### PROBLEMS TO SOLVE
1. Answer each question from the forum thread on solid-state drives, one answer per line.
(a) Which brand does the first poster favor for the operating system drive?
(b) What drive speed does wst3 consider more than sufficient for sound effects?
(c) Over roughly how many recent years does jcrosby say many platter drives have failed?
2. Write a continuation of the forum thread on solid-state drives, picking up after its final sentence.
[START OF TEXT EXCERPT]
SSD's are the way to go. I still remember the agonizing waits and the creative road-bumps that loading big libraries entailed. Mostly a thing of the past.My fav for operating system is Samsung, and for sample drive i have got Sandisk. And a big-ass 6tb spinner hdd for storage and small or occasional libs.


----------



## wst3 (Nov 6, 2016)

I don't (yet) use an SSD for my sound effects or data that gets loaded into memory (e.g. soft synths). For these I find a 7200 rpm drive to be more than sufficient. It is also sufficient for projects. For anything that might need to stream I use an SSD. I also use an SSD for my OS/Apps drive. So far it has worked out quite well.


----------



## jcrosby (Nov 6, 2016)

Aoiichi said:


> Even your most basic chinese brand SSD will be better (and more expensive) than a HDD. I know people who are being served well by such things off of AliExpress and GearBest... I'm not sure I would vouch for the reliability though.


I would personally avoid places like these like the plague unless you want to wind up with a knock off...

http://www.overclock.net/t/1471321/aliexpress-fake-gpus
(I realize their GPUs... That being said if you've ever been an ebay buyer you can track back a lot of shady 'too good to be true' ebay deals to places like these...)


.


----------



## jcrosby (Nov 6, 2016)

Aoiichi said:


> You can't blindly buy from places like this. Almost everything is a knock-off, but some of them do surprisingly work.


Sure, but there's no quality control or guarantee of how long it will work... Considering the cost of sample libraries or irreplaceability of lost projects it just aint worth the risk... 

Add to that the risk of sending your personal information to a shady unregulated site famous for selling fakes, as well as claims of stolen goods like iphones and laptops... That should be reason enough to stay the hell away


----------



## jcrosby (Nov 6, 2016)

To the OP, I've gone all solid state and would personally never go back to platter drives again. Not only is the performance increase very noticeable, I can't even count how many platter drives I've had fail on me over the 7 last years or so...
[END OF TEXT EXCERPT]
[START OF LISTED RECORDS]
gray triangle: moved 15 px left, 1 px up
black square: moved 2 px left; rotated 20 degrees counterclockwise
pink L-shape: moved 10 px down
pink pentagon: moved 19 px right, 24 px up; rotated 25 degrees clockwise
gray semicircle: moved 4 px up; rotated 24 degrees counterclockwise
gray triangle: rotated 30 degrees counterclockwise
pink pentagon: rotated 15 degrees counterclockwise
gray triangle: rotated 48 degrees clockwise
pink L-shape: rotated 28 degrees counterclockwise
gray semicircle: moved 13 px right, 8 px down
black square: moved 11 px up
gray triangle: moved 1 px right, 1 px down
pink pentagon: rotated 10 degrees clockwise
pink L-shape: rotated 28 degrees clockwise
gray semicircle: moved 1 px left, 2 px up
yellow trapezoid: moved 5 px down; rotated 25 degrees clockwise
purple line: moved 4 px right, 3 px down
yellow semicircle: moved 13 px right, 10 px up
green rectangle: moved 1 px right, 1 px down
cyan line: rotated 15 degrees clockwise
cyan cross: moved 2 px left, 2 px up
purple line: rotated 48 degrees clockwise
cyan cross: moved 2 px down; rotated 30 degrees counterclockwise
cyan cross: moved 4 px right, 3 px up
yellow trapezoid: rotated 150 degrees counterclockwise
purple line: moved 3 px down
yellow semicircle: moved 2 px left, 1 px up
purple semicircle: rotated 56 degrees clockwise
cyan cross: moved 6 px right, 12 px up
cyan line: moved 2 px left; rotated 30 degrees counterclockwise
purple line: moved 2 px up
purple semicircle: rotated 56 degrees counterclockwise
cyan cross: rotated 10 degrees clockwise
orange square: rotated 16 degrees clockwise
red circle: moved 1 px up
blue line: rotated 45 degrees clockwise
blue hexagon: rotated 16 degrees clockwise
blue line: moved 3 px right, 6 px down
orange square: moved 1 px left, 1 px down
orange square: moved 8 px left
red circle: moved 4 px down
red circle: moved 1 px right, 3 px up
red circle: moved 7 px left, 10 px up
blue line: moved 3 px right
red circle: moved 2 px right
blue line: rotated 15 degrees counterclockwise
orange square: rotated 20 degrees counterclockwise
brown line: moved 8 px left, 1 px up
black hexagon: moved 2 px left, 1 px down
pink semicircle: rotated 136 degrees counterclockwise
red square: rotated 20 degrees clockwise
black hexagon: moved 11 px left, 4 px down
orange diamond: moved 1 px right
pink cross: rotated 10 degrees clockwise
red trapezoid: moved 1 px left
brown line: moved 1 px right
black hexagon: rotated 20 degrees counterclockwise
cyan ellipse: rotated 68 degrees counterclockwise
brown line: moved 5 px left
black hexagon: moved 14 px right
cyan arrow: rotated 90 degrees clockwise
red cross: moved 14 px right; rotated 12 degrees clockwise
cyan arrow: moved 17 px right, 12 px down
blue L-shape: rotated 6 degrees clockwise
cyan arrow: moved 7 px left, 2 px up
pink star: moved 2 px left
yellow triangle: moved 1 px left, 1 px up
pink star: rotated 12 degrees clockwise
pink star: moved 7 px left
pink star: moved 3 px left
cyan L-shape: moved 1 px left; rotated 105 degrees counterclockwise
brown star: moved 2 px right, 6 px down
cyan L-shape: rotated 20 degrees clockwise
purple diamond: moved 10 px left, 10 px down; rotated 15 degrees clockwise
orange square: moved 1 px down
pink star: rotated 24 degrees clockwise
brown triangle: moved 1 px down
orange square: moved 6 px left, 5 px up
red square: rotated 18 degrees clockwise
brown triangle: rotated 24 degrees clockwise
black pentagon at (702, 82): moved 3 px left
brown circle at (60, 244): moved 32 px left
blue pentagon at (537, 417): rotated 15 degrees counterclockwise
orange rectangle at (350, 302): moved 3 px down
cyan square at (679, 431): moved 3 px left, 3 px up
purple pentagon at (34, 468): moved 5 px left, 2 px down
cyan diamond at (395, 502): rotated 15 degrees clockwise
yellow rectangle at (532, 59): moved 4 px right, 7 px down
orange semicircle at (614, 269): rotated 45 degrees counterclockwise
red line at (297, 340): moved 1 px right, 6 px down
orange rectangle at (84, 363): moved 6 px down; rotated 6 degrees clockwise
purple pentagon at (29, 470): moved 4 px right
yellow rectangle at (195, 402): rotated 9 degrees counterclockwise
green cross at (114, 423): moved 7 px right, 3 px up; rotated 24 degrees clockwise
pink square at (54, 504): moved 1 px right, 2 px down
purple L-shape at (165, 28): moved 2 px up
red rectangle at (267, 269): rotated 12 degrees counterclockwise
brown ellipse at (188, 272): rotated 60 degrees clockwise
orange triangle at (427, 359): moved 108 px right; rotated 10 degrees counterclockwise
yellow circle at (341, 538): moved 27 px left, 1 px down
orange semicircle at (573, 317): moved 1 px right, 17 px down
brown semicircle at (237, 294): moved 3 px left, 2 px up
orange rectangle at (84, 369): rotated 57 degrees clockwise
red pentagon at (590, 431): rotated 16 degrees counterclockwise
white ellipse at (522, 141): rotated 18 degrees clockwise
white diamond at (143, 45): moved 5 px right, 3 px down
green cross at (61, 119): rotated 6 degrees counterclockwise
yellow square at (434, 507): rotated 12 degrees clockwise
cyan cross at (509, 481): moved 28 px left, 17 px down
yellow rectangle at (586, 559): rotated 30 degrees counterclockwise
[END OF LISTED RECORDS]
### TASK-BY-TASK RESULTS
1.
(a) Samsung
(b) 7200 rpm
(c) About the last seven years

2.
Even for backups they've been sketchy, Seagate being the worst of all... At least 6 of them have died on me, some within under a year...


----------



## Jdiggity1 (Nov 6, 2016)

When i import sound effects or other standalone 'samples', i usually have my DAW duplicate those files into my project folder. For this method, i dont see why it would matter what drive they are on to begin with, and so mine are kept on a standard HDD to save space on my SSDs.
It all comes down to what drive it will be streamed / read from.


----------



## jcrosby (Nov 6, 2016)

Aoiichi said:


> I wouldn't say AliExpress is "shady", it's fairly well known. At the end of the day it's mostly comparable to ebay instead of amazon. Of course, I'm not making any claim as to the quality or reliability of things in there in general, it's just I do know people using them (for some time) who have been surprisingly served. Irony of ironies, amongst what are all actually knock-offs, there are some that are better than others.
> 
> I wouldn't consider it, but it's something someone may consider. We all have different budget needs.



Fair enough, glad you at least don't take the risk either... Everything I've read, watched etc about AliExpress (aka Alibaba's small consumer outlet) points the other way though... (I'm not saying I'm right either... but there is a lot that points in that direction...) Sure I understand we all have budgetary issues, I still can't imagine why anyone would knowingly risk buying a knockoff when your dealing with something that stores everything from projects to personal data... There are even bigger concerns that go far beyond quality, piracy etc... but that's a whole other conversation...

As far as knock offs...


----------



## synthpunk (Nov 7, 2016)

I will take the Samsung 3/5/10 year warranty over knock offs thank you. But I understand others taking a shot if things are tight.


----------



## John Busby (Nov 7, 2016)

do any of you use the black magic dock?
if so, how do you use it.... raid 0, jbod...
i'm considering going this route after the holiday season


----------



## NameOfBand (Nov 7, 2016)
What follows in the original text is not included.